╔══

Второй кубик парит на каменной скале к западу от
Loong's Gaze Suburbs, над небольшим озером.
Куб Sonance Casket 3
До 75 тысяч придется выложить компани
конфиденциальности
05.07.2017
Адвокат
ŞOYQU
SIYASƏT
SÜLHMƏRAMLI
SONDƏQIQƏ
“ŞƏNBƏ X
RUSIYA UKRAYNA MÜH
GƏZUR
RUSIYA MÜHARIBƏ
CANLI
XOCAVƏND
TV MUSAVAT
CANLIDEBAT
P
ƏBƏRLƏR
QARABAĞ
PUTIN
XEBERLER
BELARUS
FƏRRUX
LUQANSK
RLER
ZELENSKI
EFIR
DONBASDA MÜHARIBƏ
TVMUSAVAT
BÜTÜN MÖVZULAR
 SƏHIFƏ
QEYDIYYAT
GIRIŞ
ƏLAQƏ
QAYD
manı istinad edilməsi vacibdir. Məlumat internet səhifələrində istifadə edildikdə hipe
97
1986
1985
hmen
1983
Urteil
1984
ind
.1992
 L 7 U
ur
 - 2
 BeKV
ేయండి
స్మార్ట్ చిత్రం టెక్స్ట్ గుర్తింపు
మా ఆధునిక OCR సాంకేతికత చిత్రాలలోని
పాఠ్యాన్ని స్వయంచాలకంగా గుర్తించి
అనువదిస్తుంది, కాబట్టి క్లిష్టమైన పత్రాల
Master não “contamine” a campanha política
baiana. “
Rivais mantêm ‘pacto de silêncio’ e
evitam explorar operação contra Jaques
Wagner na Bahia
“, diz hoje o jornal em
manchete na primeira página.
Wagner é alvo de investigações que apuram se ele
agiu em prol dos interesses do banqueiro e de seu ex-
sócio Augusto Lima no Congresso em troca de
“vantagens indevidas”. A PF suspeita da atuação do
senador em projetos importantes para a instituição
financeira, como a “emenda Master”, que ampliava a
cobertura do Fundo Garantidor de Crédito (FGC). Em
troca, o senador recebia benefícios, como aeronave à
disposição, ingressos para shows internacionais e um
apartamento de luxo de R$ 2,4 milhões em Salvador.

╚══

WHAT IS REQUIRED – Reproduce every row above word for word, keeping each line break where it falls.

EXPECTED OUTPUT –
Второй кубик парит на каменной скале к западу от
Loong's Gaze Suburbs, над небольшим озером.
Куб Sonance Casket 3
До 75 тысяч придется выложить компани
конфиденциальности
05.07.2017
Адвокат
ŞOYQU
SIYASƏT
SÜLHMƏRAMLI
SONDƏQIQƏ
“ŞƏNBƏ X
RUSIYA UKRAYNA MÜH
GƏZUR
RUSIYA MÜHARIBƏ
CANLI
XOCAVƏND
TV MUSAVAT
CANLIDEBAT
P
ƏBƏRLƏR
QARABAĞ
PUTIN
XEBERLER
BELARUS
FƏRRUX
LUQANSK
RLER
ZELENSKI
EFIR
DONBASDA MÜHARIBƏ
TVMUSAVAT
BÜTÜN MÖVZULAR
 SƏHIFƏ
QEYDIYYAT
GIRIŞ
ƏLAQƏ
QAYD
manı istinad edilməsi vacibdir. Məlumat internet səhifələrində istifadə edildikdə hipe
97
1986
1985
hmen
1983
Urteil
1984
ind
.1992
 L 7 U
ur
 - 2
 BeKV
ేయండి
స్మార్ట్ చిత్రం టెక్స్ట్ గుర్తింపు
మా ఆధునిక OCR సాంకేతికత చిత్రాలలోని
పాఠ్యాన్ని స్వయంచాలకంగా గుర్తించి
అనువదిస్తుంది, కాబట్టి క్లిష్టమైన పత్రాల
Master não “contamine” a campanha política
baiana. “
Rivais mantêm ‘pacto de silêncio’ e
evitam explorar operação contra Jaques
Wagner na Bahia
“, diz hoje o jornal em
manchete na primeira página.
Wagner é alvo de investigações que apuram se ele
agiu em prol dos interesses do banqueiro e de seu ex-
sócio Augusto Lima no Congresso em troca de
“vantagens indevidas”. A PF suspeita da atuação do
senador em projetos importantes para a instituição
financeira, como a “emenda Master”, que ampliava a
cobertura do Fundo Garantidor de Crédito (FGC). Em
troca, o senador recebia benefícios, como aeronave à
disposição, ingressos para shows internacionais e um
apartamento de luxo de R$ 2,4 milhões em Salvador.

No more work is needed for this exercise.